Dido building Carthage
Turner
Sun Rising through Vapour
Turner
A Seaport
Claude
Seaport with the Embarkation
of Saint Ursula

Claude
Seaport with the Embarkation
of the Queen of Sheba

Claude

6.10 最後に

 再度ターナー、という感じにこれで終わり感を出しつつ、終わりません。BTさんとの待ち合わせ時間までまだちょっと時間があるので、もうちょっと見て回ります。
 大使たちの絵については山田五郎さんの解説動画が、醜女の肖像についてはこやぎ先生の解説動画が、それぞれ出ており、本当に勉強になります。説明の上手い人って凄いですよね。ここに至るまでに色々な訓練をされていたのだと思いますが……。
 そして、私がここで「醜女の肖像」を見ていたことを知りました。まったく覚えてなかった……。まったく、超有名YouTuberの方々が解説動画をあげるレベルの絵画を生で見ていたというのに、もったいない……。

Erasmus
Hans Holbein the Younger
The Ambassadors(大使たち
Hans Holbein the Younger
Lamentation of the Dead Christ
Giovanni Battista Naldini
Canon Bernardijn Salviati
and Three Saints
Gerard David
An Old Woman
('The Ugly Duchess')
Quinten Massys
The Four Elements: Water Fire Air Earth
Joachim Beuckelaer

 ここで時間がきたので、BTさんと合流。
 すでに書いたとおり、ここではDVDを買っており、さらに日本語のコンパニオンガイドも買っておりました。とりあえず本だけは買ってしまうという病気にとりつかれているのであります。
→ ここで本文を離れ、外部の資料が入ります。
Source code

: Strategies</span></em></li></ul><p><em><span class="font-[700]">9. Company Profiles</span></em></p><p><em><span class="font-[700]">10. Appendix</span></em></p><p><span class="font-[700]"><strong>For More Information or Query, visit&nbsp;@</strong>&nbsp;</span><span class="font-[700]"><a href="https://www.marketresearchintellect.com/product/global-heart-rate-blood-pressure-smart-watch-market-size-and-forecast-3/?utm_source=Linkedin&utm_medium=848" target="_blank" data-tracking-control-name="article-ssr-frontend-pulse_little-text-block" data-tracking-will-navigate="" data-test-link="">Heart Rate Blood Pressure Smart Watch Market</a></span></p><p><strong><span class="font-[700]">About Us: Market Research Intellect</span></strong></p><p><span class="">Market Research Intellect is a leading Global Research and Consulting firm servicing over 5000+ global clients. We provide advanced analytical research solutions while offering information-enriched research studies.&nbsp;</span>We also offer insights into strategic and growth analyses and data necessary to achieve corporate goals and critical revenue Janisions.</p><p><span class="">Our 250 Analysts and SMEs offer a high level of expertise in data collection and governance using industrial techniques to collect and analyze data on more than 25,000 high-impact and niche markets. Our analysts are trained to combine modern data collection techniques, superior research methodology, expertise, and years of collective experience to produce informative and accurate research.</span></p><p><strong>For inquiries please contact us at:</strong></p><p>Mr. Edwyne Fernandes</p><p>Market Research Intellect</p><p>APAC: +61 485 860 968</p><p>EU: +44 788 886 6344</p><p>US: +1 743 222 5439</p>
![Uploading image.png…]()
 なお、私はこのあと日本で開かれた「怖い絵」展@神戸にも行っているのですが、その際来日していた”レディ・ジェーン・グレイの処刑”をここで見ていたのか見ていなかったのかがちょっと気になっておりました。タダで見られるときにスルーして、来日して有料展示になった途端にありがたがっているというのはもう救いようがないお馬鹿さんです。
 ただ、あのクラスの絵を見て写真に残さないことはおそらくあり得ないので、多分このときは見ていなかったのだろうと思います。多分、ですが。

 ちょっとばかし絵のことが分かると、このナショナルギャラリーという場所の貴重さも分かるようになります。というわけで、もしまたロンドンに行く機会があり、ロンドン近郊で競馬が開催されていなかったら、是非またナショナルギャラリーを訪れたい、とわりと本気で思っているのであります。